Thomas was only able to really come to believe once he was back with the community of the apostles. It’s no different for us – we need each other if we’re going to accomplish the goal of belief and of living community. Working with the community of faith is where we can heal our doubts and other wounds as well. But, it only happens if we remain connected with the community of faith, we have to keep on keeping on if we’re going to accomplish the goal.
I would venture to say that all of us have reasons to give in to our doubts and our fears – all of us could easily be “Doubting Fiyons.” There’s probably not a person here this morning who hasn’t dealt with, or is dealing with, illness, brokeness, problems with relationships, employment problems, nagging doubts of one kind or another, just name it. All of those feelings are real, and all of them can only be dealt with in a loving community – like this one. You see sisters and brothers, when we experience those hurts or feel those feelings we begin to wonder “where is God in all this?” We ask, “Where is God in my suffering?” The truth is: God in Christ is there. That’s the point of the Incarnation, the enfleshment, God knows us from the inside out, including all of our weaknesses and our sufferings. We have to look, but God is there; right there in the midst of those hurts, that suffering, showing us his wounds and drawing us from our woundedness to healing through them. If we open ourselves we will see the Lord loving us through the down times, the hurts and the wounds in our lives; loving us through the words, the actions, the presence of a loving Church, which is his living body and continues his presence.

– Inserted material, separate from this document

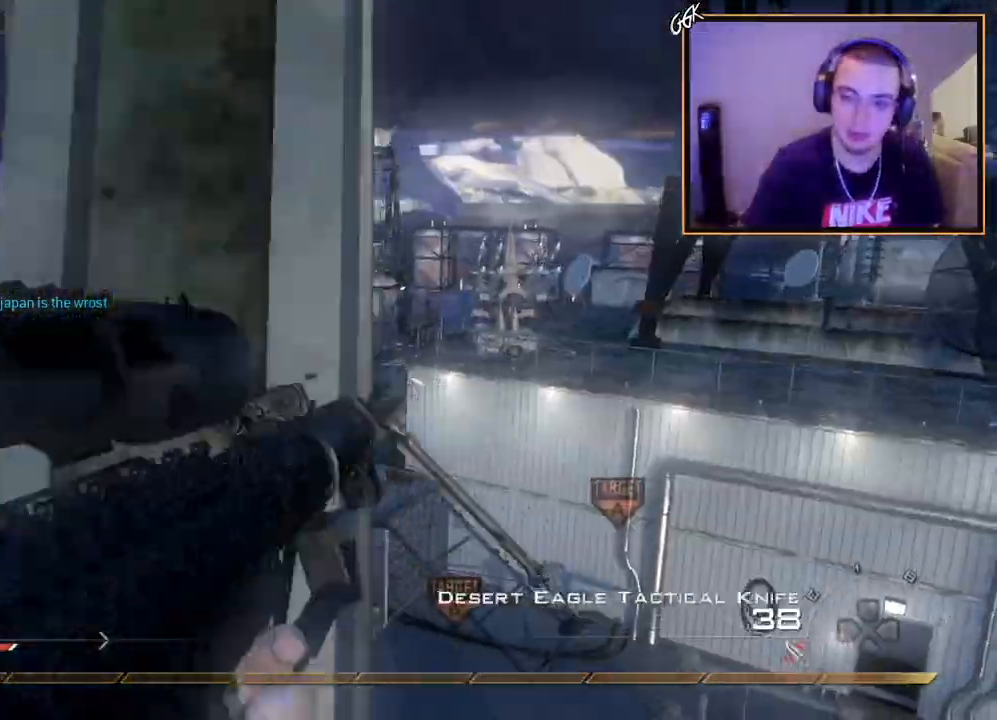
{"buttons": ["CROSS", "TRIANGLE"], "left_stick": "up", "right_stick": "right", "events": [[33, "TRIANGLE", "up"], [33, "left_stick", "center"], [33, "right_stick", "right"], [134, "CROSS", "down"], [384, "left_stick", "up"], [451, "TRIANGLE", "down"]]}
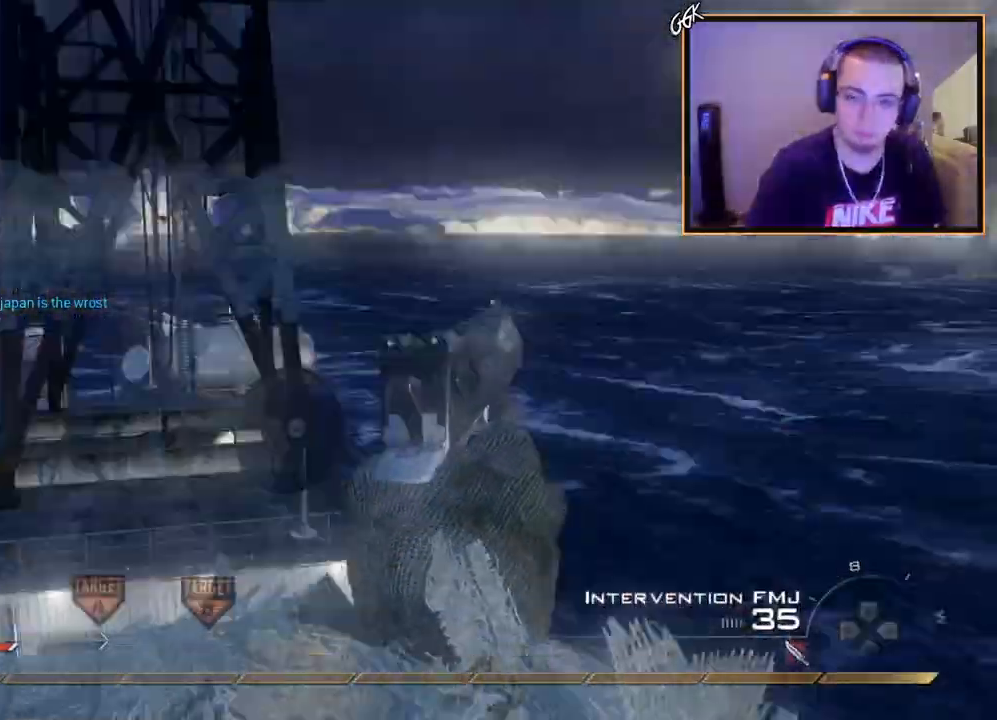
{"buttons": ["TRIANGLE"], "left_stick": "up", "right_stick": "center", "events": [[33, "TRIANGLE", "up"], [50, "left_stick", "center"], [200, "left_stick", "up"], [317, "CROSS", "up"], [333, "L3", "down"], [367, "right_stick", "center"], [483, "TRIANGLE", "down"], [500, "L3", "up"]]}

Fred Craddock is a man possessed with remarkable faith, delightful wit, and a real ability to preach. He wrote a little brochure for preachers and in it he says, “You will have a time when you will lose your faith. Don’t panic. Let the faith of the community carry you until you recover.” There’s truth there for all of us, not just us preacher-types. We may come up against stuff that will challenge and test us, but if we stay connected to the Church and let this community carry us along we’ll recover, and without becoming “Doubting Fiyons”. It might take a while, but it will come, and soon we’ be helping to carry someone else, which is as it should be.
I believe that Jesus’ words, “Do not doubt, but believe,” are an invitation to a lifetime of growth in the community of faith. It begins as we are made part of the Church through baptism. It continues as we enter more fully into that fellowship as a covenanted member of a particular Church. The growth is sustained as we are nourished by breaking the bread of the Word and are fed at the Lord’s sacramental table. We need to remember what Jesus said to Thomas, “Have you believed because you have seen me? Blessed are those who have not seen and yet have come to believe.” Jesus is talking about us – fellow Fiyons. He is talking about those of us who have not seen who walk by faith and not by sight – as we’ll sing at the close of the service – and yet know that our Lord is here, always with us. We know that it is here, surrounded by fellow Fiyons, that we feel the breath of the Spirit and know that God is with us, that we are loved, and that we are the Church – and that we can know without a doubt.